PD_KP = np.array(PD_FULL_KP)
PD_KD = np.array(PD_FULL_KD)

env = AtlasJiminyEnv(step_dt=0.005)

nmotors = env.robot.nmotors
# Limits
position_limit_lower = env.robot.position_limit_lower[env.robot.motor_position_indices].squeeze()
position_limit_upper = env.robot.position_limit_upper[env.robot.motor_position_indices].squeeze()
velocity_limit = env.robot.velocity_limit[env.robot.motor_velocity_indices]
motors_effort_limit = env.robot.command_limit[env.robot.motor_velocity_indices]
acceleration_limit = np.full((nmotors,), float("inf"))
# Buffers
desired_command_acceleration = np.full((nmotors,), float("nan"))
command_torque = np.full((nmotors,), 0.0)
command_state = np.full((3, nmotors,), 0.0)
command_state_lower = np.stack((position_limit_lower, -velocity_limit, -acceleration_limit))
command_state_upper =  np.stack((position_limit_upper, velocity_limit, acceleration_limit))

# Target position
neutral_motor_position = env._neutral()[env.robot.motor_position_indices].squeeze()
target_dt = 0.05

for i in range(100):
    obs, _ = env.reset(seed = i)
    terminated, truncated = False, False
    while not (terminated or truncated):
        assert not any(np.isnan(e).any() for e in tree.flatten(obs)), "Nan in observation"
        q_measured, v_measured = env.observation["measurements"]["EncoderSensor"]
        if env.stepper_state.t < env.step_dt:
            command_state[0] = q_measured
            command_state[1] = v_measured
        if is_breakpoint(env.stepper_state.t, target_dt, DT_EPS):
            action = sample(low=-velocity_limit, high=velocity_limit, rg=env.np_random)
            pd_adapter(action, 1,
                    command_state,
                    command_state_lower,
                    command_state_upper,
                    target_dt,
                    desired_command_acceleration)
        command_state[2] = desired_command_acceleration
        pd_controller(q_measured,
                      v_measured,
                      command_state,
                      command_state_lower,
                      command_state_upper,
                      PD_KP,
                      PD_KD,
                      motors_effort_limit,
                      env.step_dt,
                      command_torque)
        obs, _, terminated, truncated, _ = env.step(command_torque)
    env.simulator.stop()
    env.replay()
duburcqa commented 5 months ago

You should have a look to AtlasPDControlJiminyEnv pipeline environment.
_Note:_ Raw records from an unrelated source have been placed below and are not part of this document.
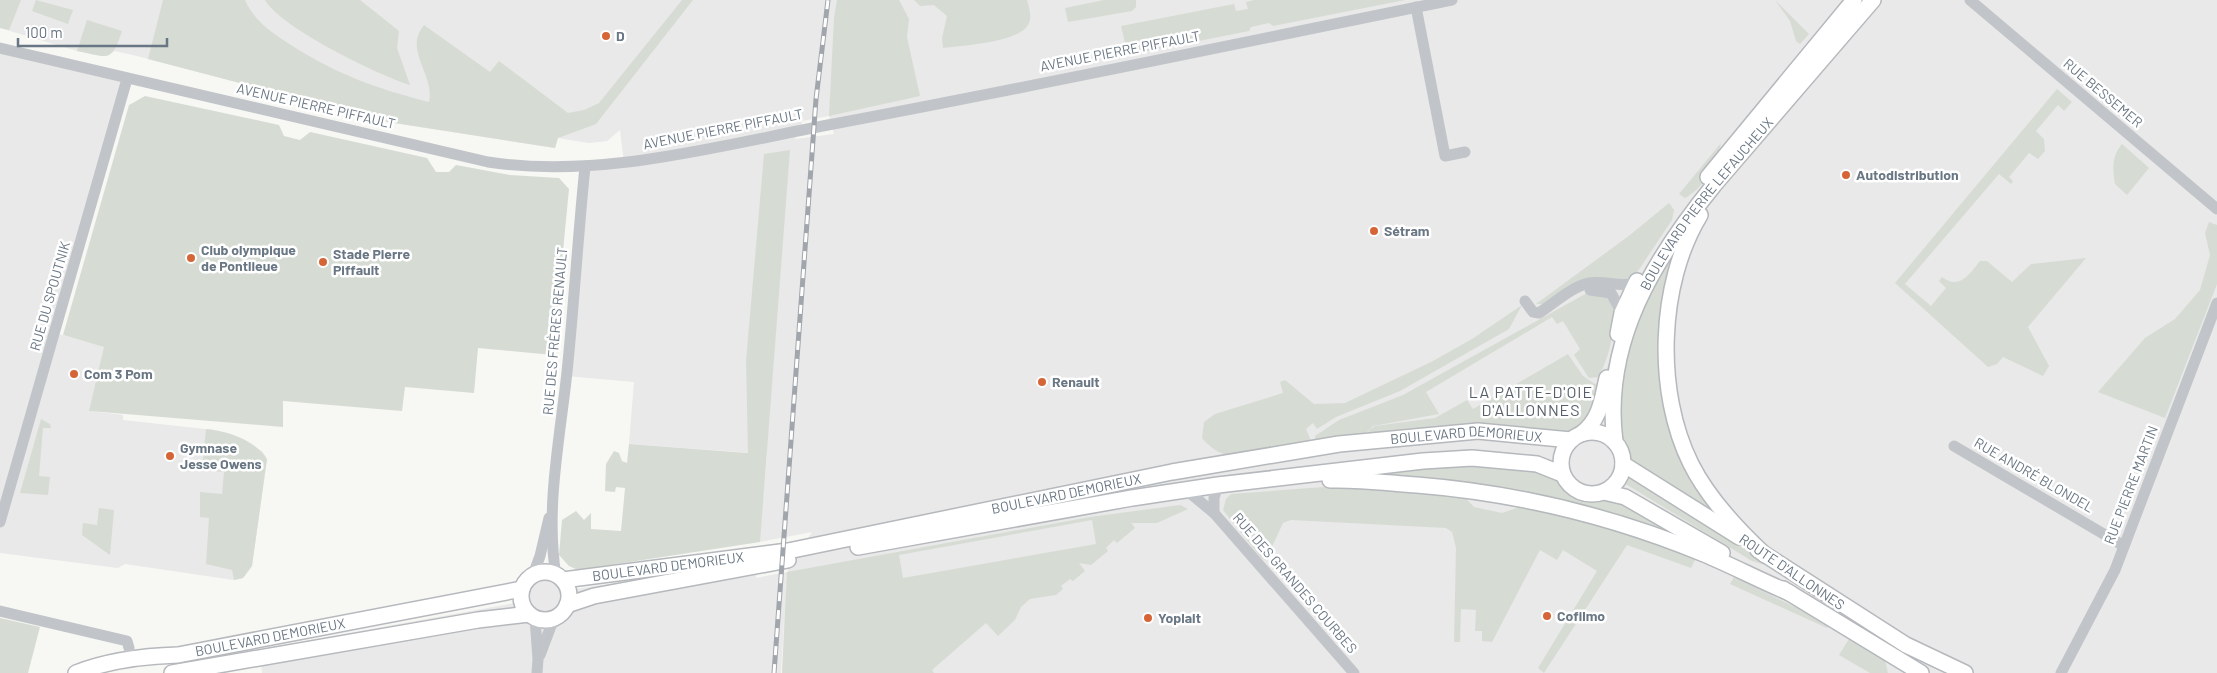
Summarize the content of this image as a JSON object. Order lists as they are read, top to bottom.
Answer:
{
  "streets": {
    "main road": ["BOULEVARD PIERRE LEFAUCHEUX", "BOULEVARD DEMORIEUX", "ROUTE D'ALLONNES"],
    "street": [
      "AVENUE PIERRE PIFFAULT",
      "RUE BESSEMER",
      "RUE DU SPOUTNIK",
      "RUE DES FRÈRES RENAULT",
      "RUE ANDRÉ BLONDEL",
      "RUE PIERRE MARTIN",
      "RUE DES GRANDES COURBES"
    ]
  },
  "crossings": [
    ["AVENUE PIERRE PIFFAULT", "RUE DU SPOUTNIK"],
    ["AVENUE PIERRE PIFFAULT", "RUE DES FRÈRES RENAULT"],
    ["BOULEVARD PIERRE LEFAUCHEUX", "BOULEVARD DEMORIEUX"],
    ["BOULEVARD PIERRE LEFAUCHEUX", "ROUTE D'ALLONNES"],
    ["RUE DES FRÈRES RENAULT", "BOULEVARD DEMORIEUX"],
    ["BOULEVARD DEMORIEUX", "ROUTE D'ALLONNES"],
    ["BOULEVARD DEMORIEUX", "RUE DES GRANDES COURBES"],
    ["RUE ANDRÉ BLONDEL", "RUE PIERRE MARTIN"]
  ],
  "districts": ["LA PATTE-D'OIE D'ALLONNES"],
  "places": [
    "D",
    "Autodistribution",
    "Sétram",
    "Club olympique de Pontlieue",
    "Stade Pierre Piffault",
    "Com 3 Pom",
    "Renault",
    "Gymnase Jesse Owens",
    "Cofilmo",
    "Yoplait"
  ],
  "scale_bar": "100 m"
}
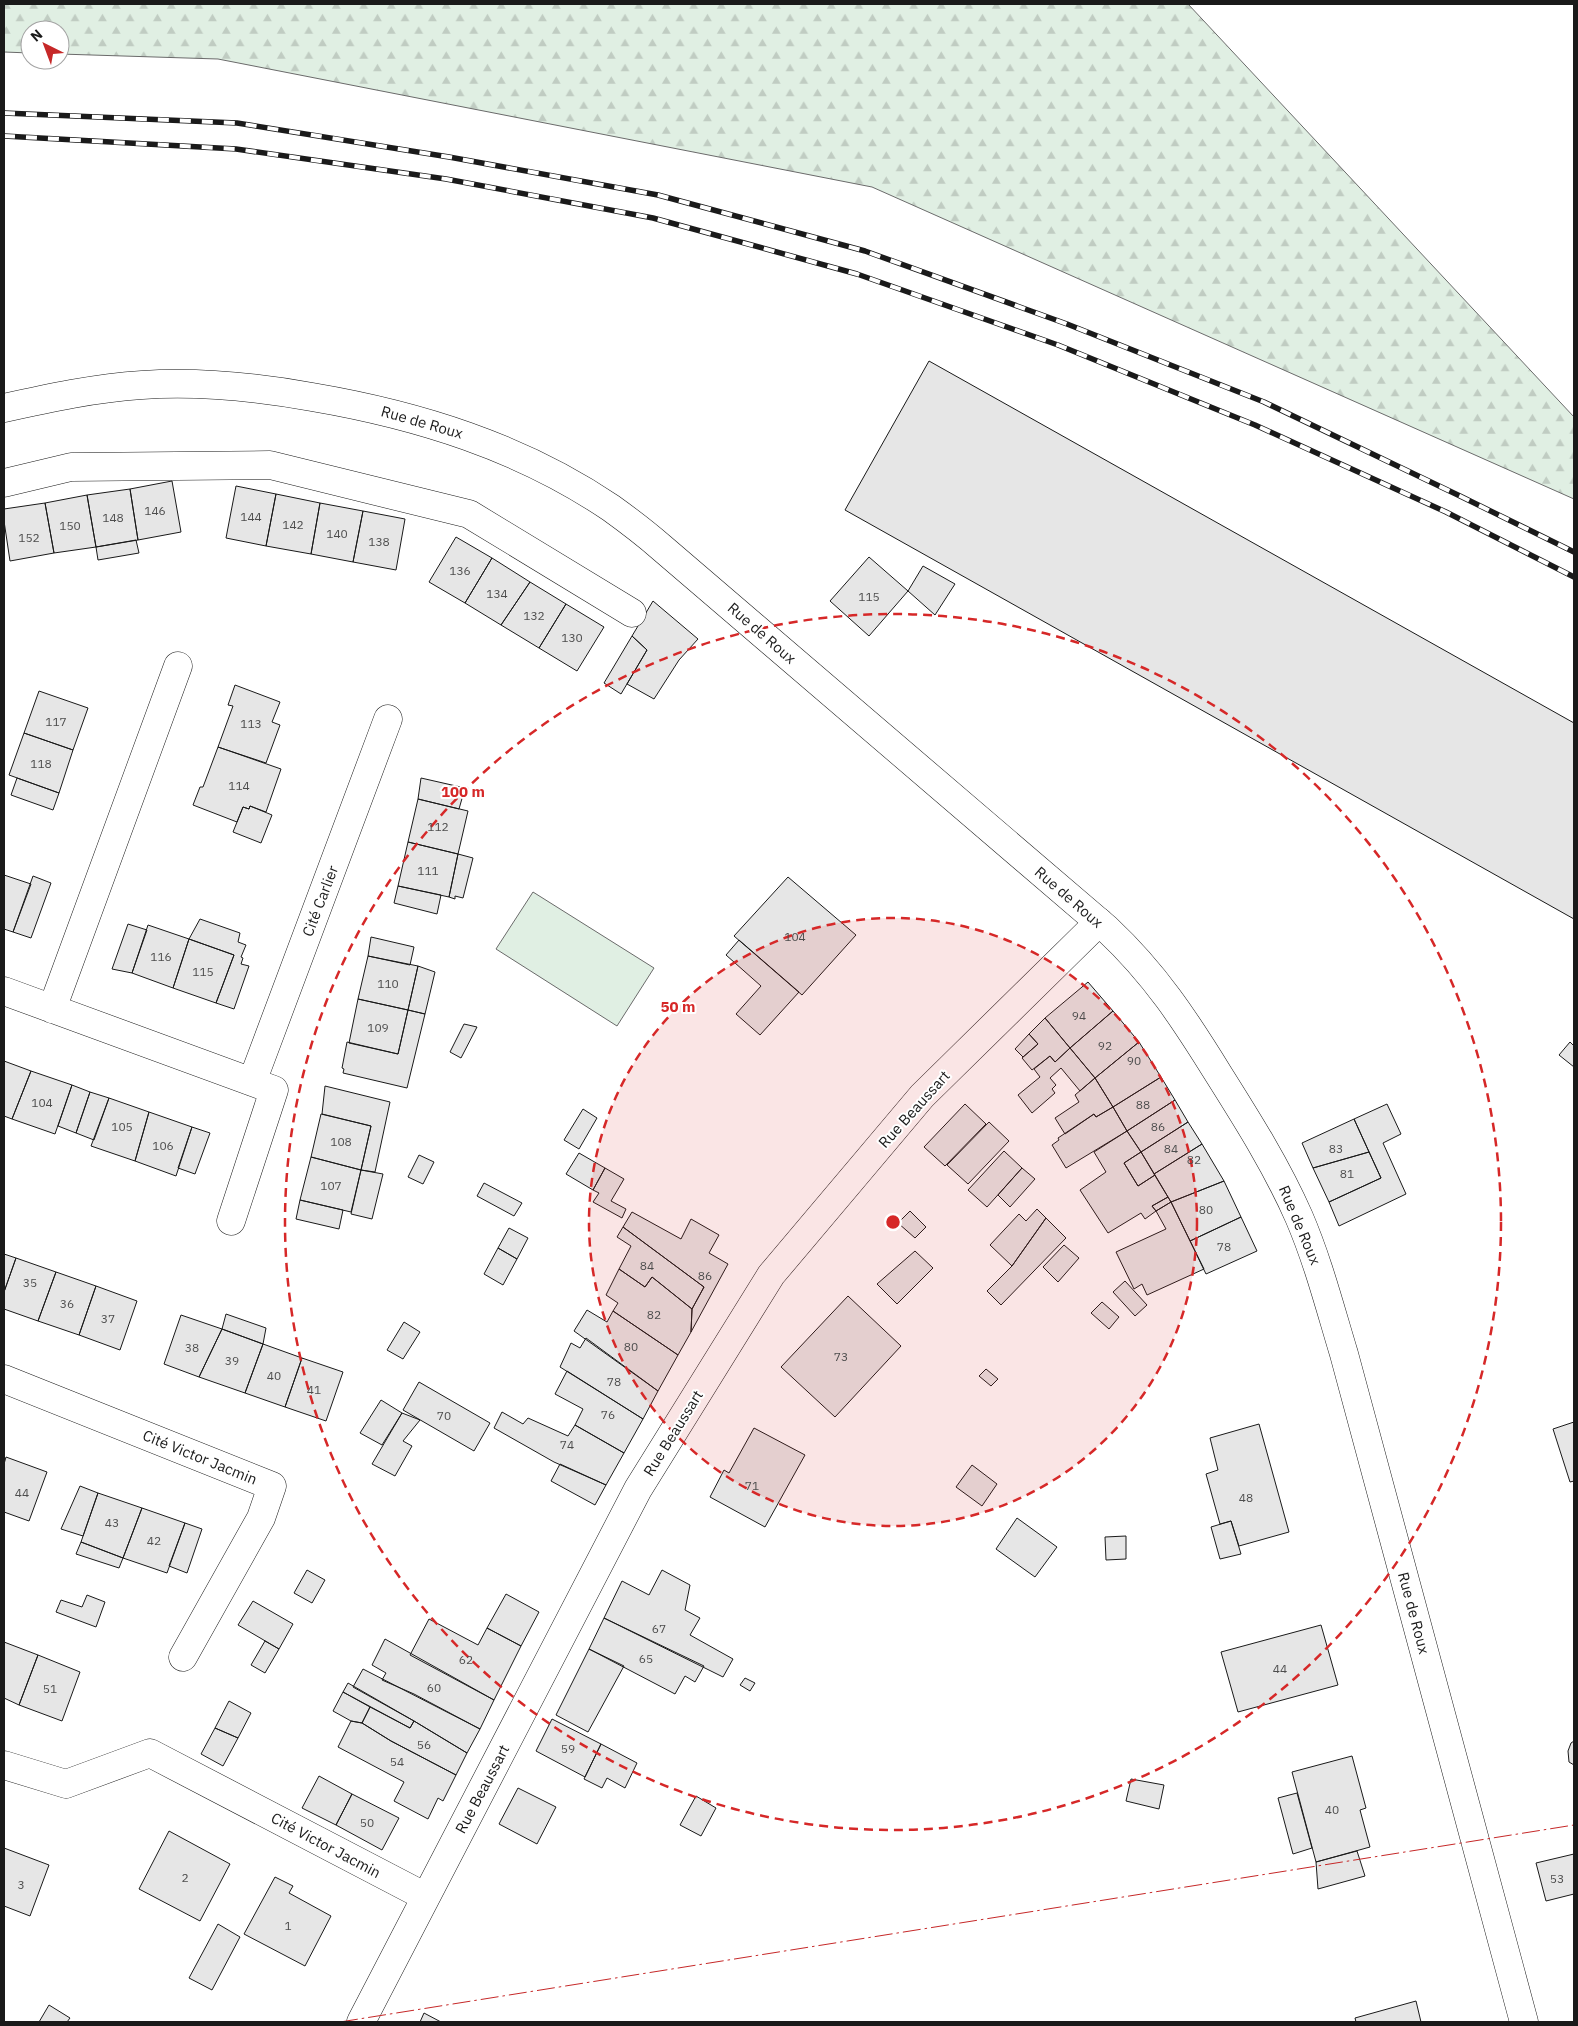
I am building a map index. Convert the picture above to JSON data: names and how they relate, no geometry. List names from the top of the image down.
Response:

Max velocity and acceleration are specified to avoid this issues. The base AtlasJiminyEnv is exposed for expert but it is not really supposed to be used as-is directly.

mwulfman commented 5 months ago

Ok thanks, I will have a look.

duburcqa commented 5 months ago

when I am respecting the position, velocity and acceleration limits

You should be more restrictive than that. Satisfying the limits for the command is not enough to make sure that the measure is not out of bounds. That is why the threshold are much lower in AtlasPDControlJiminyEnv.